At some point you’ll have full-fledged plots in your head (or your Snowflake template in Storymill) and you’ll be ready for storyboarding. As I point out in an earlier post, I think perceiving your novel as a screenplay and storyboarding key scenes while in the plot development process is much more efficient than writing the whole manuscript out and then going back to edit. Storyboards allow you to put on the hat of an artistic director and think of the mis-en-scenes visually, put key hook lines or dialogues into thought bubbles, and quickly visualize each scene as dramatically/stylized as possible.
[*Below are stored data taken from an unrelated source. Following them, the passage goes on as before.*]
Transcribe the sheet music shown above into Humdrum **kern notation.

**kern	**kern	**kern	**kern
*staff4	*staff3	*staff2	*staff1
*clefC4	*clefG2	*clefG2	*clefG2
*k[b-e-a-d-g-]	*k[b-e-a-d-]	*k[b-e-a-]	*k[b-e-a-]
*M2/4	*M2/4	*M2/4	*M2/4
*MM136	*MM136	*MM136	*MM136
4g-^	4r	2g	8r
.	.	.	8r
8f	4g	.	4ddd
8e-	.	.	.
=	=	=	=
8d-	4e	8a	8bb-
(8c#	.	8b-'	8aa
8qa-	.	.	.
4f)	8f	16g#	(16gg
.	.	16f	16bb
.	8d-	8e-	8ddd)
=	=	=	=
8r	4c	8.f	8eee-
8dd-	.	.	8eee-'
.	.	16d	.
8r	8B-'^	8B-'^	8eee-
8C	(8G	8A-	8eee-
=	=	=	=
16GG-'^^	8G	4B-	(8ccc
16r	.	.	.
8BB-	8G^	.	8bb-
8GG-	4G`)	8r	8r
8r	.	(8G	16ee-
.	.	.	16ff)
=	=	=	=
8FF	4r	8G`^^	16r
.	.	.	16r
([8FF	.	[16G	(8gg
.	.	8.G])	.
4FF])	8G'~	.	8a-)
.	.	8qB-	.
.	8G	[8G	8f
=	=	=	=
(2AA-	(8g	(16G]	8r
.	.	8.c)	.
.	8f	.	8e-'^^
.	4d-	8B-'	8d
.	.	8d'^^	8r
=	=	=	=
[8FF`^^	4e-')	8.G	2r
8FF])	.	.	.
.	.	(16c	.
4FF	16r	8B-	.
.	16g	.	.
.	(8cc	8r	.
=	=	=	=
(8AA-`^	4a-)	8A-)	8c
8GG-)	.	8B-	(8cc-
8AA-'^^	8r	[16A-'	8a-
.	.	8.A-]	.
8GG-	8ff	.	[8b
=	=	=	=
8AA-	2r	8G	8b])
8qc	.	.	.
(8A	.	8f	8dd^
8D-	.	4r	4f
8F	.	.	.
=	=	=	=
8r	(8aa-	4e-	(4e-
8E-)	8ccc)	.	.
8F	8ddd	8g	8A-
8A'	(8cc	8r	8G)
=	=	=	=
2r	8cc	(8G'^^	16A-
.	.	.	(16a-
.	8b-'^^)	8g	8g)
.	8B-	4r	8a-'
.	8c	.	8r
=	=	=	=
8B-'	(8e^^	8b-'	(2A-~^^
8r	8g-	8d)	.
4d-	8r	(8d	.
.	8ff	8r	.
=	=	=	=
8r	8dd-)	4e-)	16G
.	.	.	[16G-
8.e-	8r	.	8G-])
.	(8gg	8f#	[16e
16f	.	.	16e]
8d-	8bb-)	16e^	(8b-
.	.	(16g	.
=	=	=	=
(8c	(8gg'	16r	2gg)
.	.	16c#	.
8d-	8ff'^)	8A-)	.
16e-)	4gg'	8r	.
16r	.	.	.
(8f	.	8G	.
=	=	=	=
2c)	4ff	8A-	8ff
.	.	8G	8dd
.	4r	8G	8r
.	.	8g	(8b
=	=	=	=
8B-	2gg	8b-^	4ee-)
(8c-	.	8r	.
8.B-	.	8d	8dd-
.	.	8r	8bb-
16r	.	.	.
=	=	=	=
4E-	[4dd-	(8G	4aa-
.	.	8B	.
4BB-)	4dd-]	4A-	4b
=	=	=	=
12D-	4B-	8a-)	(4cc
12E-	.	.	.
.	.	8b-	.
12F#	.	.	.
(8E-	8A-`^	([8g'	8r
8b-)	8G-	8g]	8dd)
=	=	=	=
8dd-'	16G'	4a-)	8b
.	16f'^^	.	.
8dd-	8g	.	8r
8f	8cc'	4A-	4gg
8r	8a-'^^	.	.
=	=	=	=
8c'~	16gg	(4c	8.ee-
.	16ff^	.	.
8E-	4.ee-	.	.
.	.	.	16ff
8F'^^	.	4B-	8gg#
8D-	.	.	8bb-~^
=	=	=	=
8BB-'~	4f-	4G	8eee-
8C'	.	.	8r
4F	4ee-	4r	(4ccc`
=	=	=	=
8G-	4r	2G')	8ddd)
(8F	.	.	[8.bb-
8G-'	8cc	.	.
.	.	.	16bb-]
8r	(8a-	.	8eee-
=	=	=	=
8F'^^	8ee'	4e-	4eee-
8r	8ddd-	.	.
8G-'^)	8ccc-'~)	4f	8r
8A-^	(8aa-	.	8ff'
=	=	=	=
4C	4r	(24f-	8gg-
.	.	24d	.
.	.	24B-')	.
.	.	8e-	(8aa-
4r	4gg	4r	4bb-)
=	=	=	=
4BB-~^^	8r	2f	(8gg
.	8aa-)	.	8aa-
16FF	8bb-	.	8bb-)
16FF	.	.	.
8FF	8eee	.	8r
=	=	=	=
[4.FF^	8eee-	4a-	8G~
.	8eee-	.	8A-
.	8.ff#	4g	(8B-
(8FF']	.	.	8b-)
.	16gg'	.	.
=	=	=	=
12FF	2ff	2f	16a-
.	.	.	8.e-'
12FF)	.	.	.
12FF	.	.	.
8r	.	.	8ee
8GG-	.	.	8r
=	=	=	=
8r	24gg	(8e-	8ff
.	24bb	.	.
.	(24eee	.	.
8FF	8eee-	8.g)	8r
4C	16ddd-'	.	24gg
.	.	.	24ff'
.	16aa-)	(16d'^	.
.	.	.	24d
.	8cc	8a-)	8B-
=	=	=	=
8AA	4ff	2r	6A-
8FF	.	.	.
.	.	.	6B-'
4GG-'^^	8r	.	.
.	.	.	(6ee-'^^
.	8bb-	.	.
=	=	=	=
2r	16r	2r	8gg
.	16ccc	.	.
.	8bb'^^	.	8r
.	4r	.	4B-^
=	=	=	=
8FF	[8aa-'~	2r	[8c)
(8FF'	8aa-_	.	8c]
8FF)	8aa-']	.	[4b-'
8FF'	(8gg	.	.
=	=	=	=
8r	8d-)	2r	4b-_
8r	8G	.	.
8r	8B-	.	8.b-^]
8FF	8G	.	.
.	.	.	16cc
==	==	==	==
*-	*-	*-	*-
You’ll need two things to storyboard, if you want to do it for free. One, GIMP software installation, in order to draw characters, copy paste background images for your scenes from google images, and toggle/play with everything. Two, Celtx, the most recognized storyboarding freeware used by professors and university students. Upload your images created in GIMP to your Celtx clipboard. Storyboard away, referring back to scenes you may have created in Storymill! If you can’t master GIMP, I highly recommend getting tangible storyboard stationery and pencils sold by supply stores.